Ristow (1980) suggested difficulties in processing and promoting did not lie with the maps but rather a lack of parental understanding. Larsgaard (1998) affirmed this when she described how librarians often gained the title of map librarian in the late 20th century, as “anyone who became ‘stuck with the maps’ (and it was often so expressed) either was lowest on the totem pole, or had made the mistake of not being at the meeting where the issue was decided" (p. 298). These fortuitous map librarians were tasked with caring for spatial-data collections, but likely had neither geoscience educational background nor a formal introductory course specific to map resources and services as library students.

1.6 What Is NeoMap Librarianship?

Today, the demand is for the geo-literate librarian who would combine knowledge of basic map and spatial-data concepts with a solid background in instruction services, reference services, collection development, classification schemes, and cataloging systems.
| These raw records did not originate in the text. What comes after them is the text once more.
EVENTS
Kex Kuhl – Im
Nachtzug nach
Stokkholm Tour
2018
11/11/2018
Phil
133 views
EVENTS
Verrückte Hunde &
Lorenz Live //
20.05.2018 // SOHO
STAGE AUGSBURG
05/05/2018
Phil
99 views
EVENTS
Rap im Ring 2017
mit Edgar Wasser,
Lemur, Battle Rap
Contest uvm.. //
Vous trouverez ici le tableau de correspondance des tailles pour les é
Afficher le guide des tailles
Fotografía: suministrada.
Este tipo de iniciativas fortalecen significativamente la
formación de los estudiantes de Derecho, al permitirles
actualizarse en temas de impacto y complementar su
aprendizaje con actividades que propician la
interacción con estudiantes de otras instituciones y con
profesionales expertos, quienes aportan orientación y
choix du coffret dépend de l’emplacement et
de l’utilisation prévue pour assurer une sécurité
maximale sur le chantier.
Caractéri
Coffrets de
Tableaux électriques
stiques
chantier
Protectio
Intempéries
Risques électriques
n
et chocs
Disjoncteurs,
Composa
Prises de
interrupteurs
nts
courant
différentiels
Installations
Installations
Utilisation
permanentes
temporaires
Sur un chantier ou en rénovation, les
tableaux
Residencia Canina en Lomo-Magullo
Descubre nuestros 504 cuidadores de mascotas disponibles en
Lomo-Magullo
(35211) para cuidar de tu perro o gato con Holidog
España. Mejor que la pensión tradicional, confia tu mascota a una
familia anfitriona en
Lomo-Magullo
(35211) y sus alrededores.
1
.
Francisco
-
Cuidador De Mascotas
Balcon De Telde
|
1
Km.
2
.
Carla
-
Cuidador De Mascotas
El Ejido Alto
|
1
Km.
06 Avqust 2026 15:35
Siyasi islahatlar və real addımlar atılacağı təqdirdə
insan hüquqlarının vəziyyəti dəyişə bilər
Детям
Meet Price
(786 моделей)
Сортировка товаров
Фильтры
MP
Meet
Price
This is NeoMap Librarianship. It would include both traditional map and the new geospatial librarians who vary in the level of geo-literacy, but coexist in the 21st century. Librarians are living the global geospatial revolution as they interact with the world of geospatially enabled technologies, the Internet, and user-friendly cartography tools. As such, in spite of some librarians lacking formal background in geography and cartography, these NeoMap Librarians may be proficient using web-mapping tools, open-source data, and GIS technologies. Virtual globe, map, satellite imagery, and aerial photography are being heralded as poster children of Web 2.0 by Patrick McGlamery, a seasoned academic map librarian, who used Google Map and Google Earth as examples (as cited in Abresch, Hanson, Heron, & Reehling, 2008, p. ix). It is the NeoMap Librarian who may turn map resources from problem children to valued resource collections.

NeoMap Librarianship is defined in part through job advertisements. Job descriptions can be specific to map cataloging or acquisitions specialist for Sanborn Fire Insurance maps. However, other job announcements call for a geospatial librarian, listing qualifications such as a graduate degree in a geoscience-related discipline and academic background plus demonstrated abilities in GIS. These qualifications are in addition to or in lieu of the Master in Library Science (MLS) from an American Library Association or ALA-accredited LIS degree program.

Prior to 1945, approximately 30 libraries had full-time map librarians (Hanson & Heron, 2008, p. 96). Today, the Map and Geospatial Information Round Table (MAGIRT), a professional map librarian organization under the ALA has nearly 300 members as of Dec. 2014 (MAGIRT, 1996–2016; J. Clemons, personal communication, Feb. 26, 2015). In 2008, the first technical textbook devoted to integrating GIS into academic library services was written by Abresch et al. (2008), all of whom are librarians with geography and cataloging specialty backgrounds. Like-minded, Eva Dodsworth (2012) believed that library professionals should upgrade geo-literacy skills; she wrote the first book to teach GIS and mapping skills to non-GIS librarians. She described her book as a “training package for all library staff interested in gaining the most up-to-date and relevant mapping skills” (Dodsworth, 2012, p. xi).

This book strives to provide a pragmatic guide written for the community of LIS students and working librarians who want to reach a higher level of geo-literacy. This book may inform the community of geography and geospatial savvy graduates to better understand how their knowledge could be enhanced with library skills to meet the job description expectations for working in libraries. As NeoGeography and NeoCartography have become commonplace, it is time library school programs support NeoMap Librarianship and join the Geospatial Revolution.